If the transport protocol is HTTP or HTTPS, Microgateway checks for the existence of a header and fetches the certificate from the certificate header.
If the certificate is from the custom header, Microgateway does not check the validity of the certificate and identifies the application using the certificate.
Note:
Software AG recommends that an external entity validates the certificate sent in the custom header.
During asset provisioning at Microgateway start up, the header name is included in the system-settings.yml file. You can customize the header name by modifying the value and including it in the user-defined custom settings YAML file.
Configure one of the following Application Lookup conditions to verify the client's identity:
*Registered applications. Verifies the client certificate against a list of registered applications for the specified API.
*Global applications. Verifies the client certificate against a list of global applications.
*Global applications and DefaultApplication. Identifies an application against a list of global applications. If the application is not identified, Microgateway sets this application to DefaultApplication and forwards the request to the native service.
Payload Element
Denotes using the payload identifier to identify the client, extract the custom authentication credentials supplied in the request represented using the payload identifier, and verify the client's identity against the specified applications in Microgateway.
Configure one of the following Application Lookup conditions to verify the client's identity:
*Registered applications. Verifies the client's payload identifier against a list of registered applications for the specified API.
*Global applications. Verifies the client's identity credentials against a list of global applications.
*Global applications and DefaultApplication. Identifies an application against a list of global applications. If the application is not identified, Microgateway sets this application to DefaultApplication and forwards the request to the native service.
In the Payload identifier section, provide the following information:
*Expression type: Specifies the type of expression that is used for identification.
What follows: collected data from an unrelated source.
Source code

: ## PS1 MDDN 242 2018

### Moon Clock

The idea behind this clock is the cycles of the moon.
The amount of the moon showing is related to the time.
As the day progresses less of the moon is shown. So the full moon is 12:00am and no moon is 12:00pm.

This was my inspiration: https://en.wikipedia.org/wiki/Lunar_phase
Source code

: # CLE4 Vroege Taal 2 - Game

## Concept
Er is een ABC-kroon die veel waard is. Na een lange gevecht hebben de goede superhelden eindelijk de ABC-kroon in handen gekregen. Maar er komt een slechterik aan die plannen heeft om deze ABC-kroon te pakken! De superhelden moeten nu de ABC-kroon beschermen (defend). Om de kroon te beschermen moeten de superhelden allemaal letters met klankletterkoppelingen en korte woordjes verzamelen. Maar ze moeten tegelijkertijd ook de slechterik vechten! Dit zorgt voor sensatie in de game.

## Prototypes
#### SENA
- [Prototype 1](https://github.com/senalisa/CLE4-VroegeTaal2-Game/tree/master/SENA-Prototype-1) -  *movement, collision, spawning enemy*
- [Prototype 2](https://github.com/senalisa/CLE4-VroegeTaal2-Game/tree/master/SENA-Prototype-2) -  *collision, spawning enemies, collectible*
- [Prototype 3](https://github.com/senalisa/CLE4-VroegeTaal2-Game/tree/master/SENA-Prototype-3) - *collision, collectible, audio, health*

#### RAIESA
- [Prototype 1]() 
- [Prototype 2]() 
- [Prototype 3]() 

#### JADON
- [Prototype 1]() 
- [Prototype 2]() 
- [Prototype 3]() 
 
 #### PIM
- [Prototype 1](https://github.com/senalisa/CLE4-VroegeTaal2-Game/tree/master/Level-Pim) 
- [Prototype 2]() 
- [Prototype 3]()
Use one of the following expression types:
*XPath. Contains the following information:
*Payload Expression. The payload expression to which to convert the specified expression type in the request.
For example: /name/id
*Namespace Prefix. The namespace prefix of the payload expression to be validated.
*Namespace URI. The namespace URI of the payload expression to be validated.
*JSONPath. Specifies the JSONPath for the payload identification.
For example: $.name.id
*Text. Specifies the regular expression for the payload identification.
You can have multiple payload identifiers. However, only one payload of each type is allowed. For example, you can have a maximum of three payload identifiers, each being of a different type.